Kitabında göz hastalıklarına ayrı bir yer ayıran İbni Sina, konjoktivit denilen iltihaplanmayı ve trahomu sebep ve tedavileriyle birlikte anlatmıştır. Cerrahiyle ilgili tesbitleri, kadın hastalıklarıyla ve doğum konusundaki görüşleri de, yazıldığı zaman göz önüne alındığında çok ilgi çekicidir. Yine bunamanın sebebinin beyinden kaynaklandığını söylemiş, akıl hastalıklarının meşguliyet, müzik, telkin gibi tedavi metodlarından bahsederek psikiyatrinin temel prensiplerini ortaya koymuştur.

Kitabının dördüncü kısmında salgın hastalıklardan bahseden İbni Sina, sıtmanın bataklık alanlarda görülmesinin sivrisinekle ilgisi olduğunu, vebanın fareler kanalıyla bulaştığını belirtmiştir. Sudaki kokuşmanın gözle görülmeyen varlıklardan meydana geldiğini belirterek, mikrobik canlıların varlığından söz etmiştir.

Kulak burun boğaz hastalıklarına da kitabında önemli bir yer ayıran İbni Sina, hekimlikte meşhur olmasını da Nuh bin Mansur'un boğaz ameliyatını başarılı bir şekilde yapmasına borçludur.

***

İbni Sina'nın özellikle sağlıkla ilgili bazı sözlerini yeniden hatırlayalım:

"İslâm hükemasının Eflâtun'u ve hekimlerin şeyhi ve feylesofların üstadı, dâhi-i meşhur Ebu Ali İbni Sina, yalnız tıp noktasında "Külû veşrebû velâ tüsrifû"  (Yiyin, için, fakat israf etmeyin. A'râf Sûresi, 7:31) âyetini şöyle tefsir etmiş. Demiş:

"İlm-i tıbbı iki satırla topluyorum. Sözün güzelliği kısalığındadır. Yediğin vakit az ye. Yedikten sonra dört beş saat kadar daha yeme. Şifa hazımdadır. Yani, kolayca hazmedeceğin miktarı ye, nefse ve mideye en ağır ve yorucu hal, taam taam üstüne yemektir." Yani, vücuda en muzır, dört beş saat fasıla vermeden yemek yemek, veyahut telezzüz için mütenevvi (çok çeşitli) yemekleri birbiri üstüne mideye doldurmaktır." (Lem'alar, On Dokuzuncu Lem'a)
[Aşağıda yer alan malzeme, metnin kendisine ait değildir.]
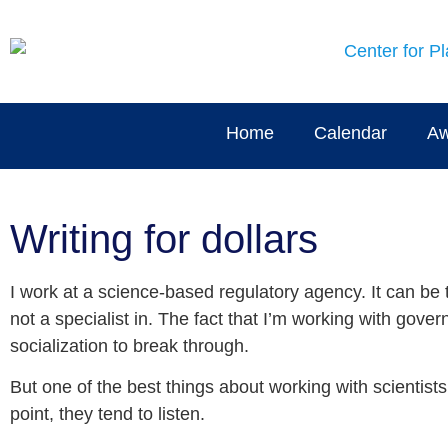
Home
Calendar
Aw
Writing for dollars
I work at a science-based regulatory agency. It can be
not a specialist in. The fact that I’m working with gove
socialization to break through.
But one of the best things about working with scientists
point, they tend to listen.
* Ruhî bir hayaI gücü vardır. Bu güç, hastaIıkIarı oIuşturabiIeceği gibi, var oIan rahatsızIıkIarı da ortadan kaIdırabiIir. Beden, bu hayaI gücünün emirIerine itaat etmek zorundadır.

* Tıp, insan vücudunun, hangi araçIarIa iyiIeştiğini ve hangi sebeplerin insan vücudunu sağIıktan uzakIaştırdığını araştırır.

* Ben erdemden başka zenginIik tanımıyorum.

* İnsanın ruhu kandiI, biIim onun aydınIığı ve ilahi biIgeIik de kandiIin yağı gibidir. Bu yanar ve ışık saçarsa o zaman sana “diri” deniIir.

***

Kıymetli okuyucular.

Sağlık en büyük hazinedir. Hasta olmadan önce sağlığımızın kıymetini bilelim. Temizliğe dikkat etmek ve hastalıklardan korunmak, tedavi olmaktan çok daha kolaydır. Bütün dünyaya korku salan büyük bir salgınla baş etmeye çalıştığımız şu hassas günlerde, önceliği ruh ve beden sağlığına vermeliyiz.

Cenabı Allah'tan Şafi ismi hürmetine, bütün hastalara şifa vermesini ve her türlü musibetlerden muhafaza buyurmasını niyaz ediyorum.